Brocklehurst is a truly bad human being despite hewing to Biblical precepts. He is the perfect avatar of a Leftist, such as Hillary, who stays married and seems to avoid big, obvious sins, but nevertheless wishes to visit evil on others, disguising this evil under the uplifting rhetoric of Leftism (mixed in with misused Biblical aphorisms). We only have to look at the Leftist world, from hard Left nations such as North Korea and the Soviet Union, to soft Left nations in Europe (which are now showing their true colors as America’s Cold War funding dries up and the Muslim hordes arrive).

Rivers, too, can be analogized to today’s political scene. He’s the NeverTrumper. His standards are so exquisite that he will never be able to function in the real world. People whose motto is “all must be perfect” will always be enemies of the functional good. They’ll never achieve any goal, either perfection or goodness.

And then there’s Mr. Rochester: He’s a flawed man who led an immoral life, but he is the only one of the three who acknowledges that all people are God’s creations and are entitled, at a bare minimum, to life and, through his efforts, to a decent life. Even as to Bertha, he was fundamentally humane. He neither killed nor institutionalized her, and genuinely believed that his bigamy, while it would be a stain on his soul, would not touch her. Rochester is analogous to Trump: He has done wrong, acknowledges his sins, but has a vision of the world that contemplates the betterment of his fellow man and woman.

No one — no one — has ever read Jane Eyre and come away thinking, “Wow, that Mr. Brocklehurst is a true hero” or “Gee, I really love the Rev.
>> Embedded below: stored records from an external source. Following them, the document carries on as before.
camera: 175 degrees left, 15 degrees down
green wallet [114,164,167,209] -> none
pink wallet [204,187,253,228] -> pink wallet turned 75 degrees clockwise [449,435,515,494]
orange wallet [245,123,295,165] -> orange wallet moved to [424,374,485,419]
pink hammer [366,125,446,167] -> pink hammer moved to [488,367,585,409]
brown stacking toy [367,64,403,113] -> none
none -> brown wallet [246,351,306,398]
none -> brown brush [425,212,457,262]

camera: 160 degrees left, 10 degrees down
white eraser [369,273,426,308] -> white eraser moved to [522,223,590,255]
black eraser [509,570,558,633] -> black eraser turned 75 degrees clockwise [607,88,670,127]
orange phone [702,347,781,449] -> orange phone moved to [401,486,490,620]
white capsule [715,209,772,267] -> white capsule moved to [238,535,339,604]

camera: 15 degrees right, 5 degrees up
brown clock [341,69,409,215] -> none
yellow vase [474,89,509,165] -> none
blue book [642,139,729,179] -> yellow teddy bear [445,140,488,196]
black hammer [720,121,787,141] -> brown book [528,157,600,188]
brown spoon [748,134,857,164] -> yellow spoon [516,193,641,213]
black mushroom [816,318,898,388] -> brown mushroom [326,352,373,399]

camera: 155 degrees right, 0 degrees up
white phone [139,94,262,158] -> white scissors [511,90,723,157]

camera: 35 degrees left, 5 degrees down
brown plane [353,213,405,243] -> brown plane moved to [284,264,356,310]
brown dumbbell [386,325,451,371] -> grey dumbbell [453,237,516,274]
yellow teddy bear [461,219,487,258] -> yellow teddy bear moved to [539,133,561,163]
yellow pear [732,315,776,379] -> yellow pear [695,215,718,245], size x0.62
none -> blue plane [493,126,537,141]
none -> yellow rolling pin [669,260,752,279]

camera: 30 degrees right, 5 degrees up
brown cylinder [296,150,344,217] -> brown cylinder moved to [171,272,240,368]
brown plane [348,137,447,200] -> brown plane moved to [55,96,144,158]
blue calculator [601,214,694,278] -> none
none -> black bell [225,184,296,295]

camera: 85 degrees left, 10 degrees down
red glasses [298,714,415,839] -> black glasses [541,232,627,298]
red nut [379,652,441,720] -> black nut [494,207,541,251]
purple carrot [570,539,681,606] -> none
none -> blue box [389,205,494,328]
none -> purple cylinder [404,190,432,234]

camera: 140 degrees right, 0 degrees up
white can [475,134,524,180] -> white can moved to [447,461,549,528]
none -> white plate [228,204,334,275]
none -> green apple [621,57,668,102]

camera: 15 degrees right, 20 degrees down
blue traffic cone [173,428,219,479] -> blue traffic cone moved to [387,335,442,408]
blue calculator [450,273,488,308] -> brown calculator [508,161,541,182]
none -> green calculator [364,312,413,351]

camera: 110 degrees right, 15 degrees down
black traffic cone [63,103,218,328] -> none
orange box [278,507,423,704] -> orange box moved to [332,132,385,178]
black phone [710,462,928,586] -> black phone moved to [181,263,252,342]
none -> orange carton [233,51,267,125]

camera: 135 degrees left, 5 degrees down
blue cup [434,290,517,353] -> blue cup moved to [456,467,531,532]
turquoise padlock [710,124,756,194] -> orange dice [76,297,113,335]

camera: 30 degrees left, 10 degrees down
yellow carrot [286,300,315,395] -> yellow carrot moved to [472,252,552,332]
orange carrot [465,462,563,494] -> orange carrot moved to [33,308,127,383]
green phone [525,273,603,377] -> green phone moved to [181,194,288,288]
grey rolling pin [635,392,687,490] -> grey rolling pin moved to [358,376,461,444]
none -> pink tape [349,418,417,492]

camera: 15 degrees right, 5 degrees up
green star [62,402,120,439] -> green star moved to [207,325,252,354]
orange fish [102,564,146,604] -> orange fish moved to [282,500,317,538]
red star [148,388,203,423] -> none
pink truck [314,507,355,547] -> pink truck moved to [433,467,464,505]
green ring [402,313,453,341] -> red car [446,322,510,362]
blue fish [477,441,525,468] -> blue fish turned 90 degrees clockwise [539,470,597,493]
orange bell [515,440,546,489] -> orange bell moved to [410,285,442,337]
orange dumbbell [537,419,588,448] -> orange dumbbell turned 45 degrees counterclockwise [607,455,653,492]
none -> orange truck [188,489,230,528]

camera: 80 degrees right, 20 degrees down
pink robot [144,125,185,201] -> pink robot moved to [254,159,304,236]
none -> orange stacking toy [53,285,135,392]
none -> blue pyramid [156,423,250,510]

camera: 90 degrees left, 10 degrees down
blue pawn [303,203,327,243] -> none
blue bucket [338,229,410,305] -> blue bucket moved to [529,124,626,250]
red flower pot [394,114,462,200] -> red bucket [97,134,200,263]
St. John Rivers.” Instead, they know who is the true hero of the book, all his faults and sins notwithstanding — because, in the end, it is Rochester who makes a positive difference in the lives of those around him.

The same is true for Trump. His private sins are his private business, notwithstanding the Leftist media’s attempt to tie Stormy Daniels around his neck like some sort of human albatross. On the world stage, however, despite his feisty crudeness, he is a very good man and ought to be acknowledged and treated as such.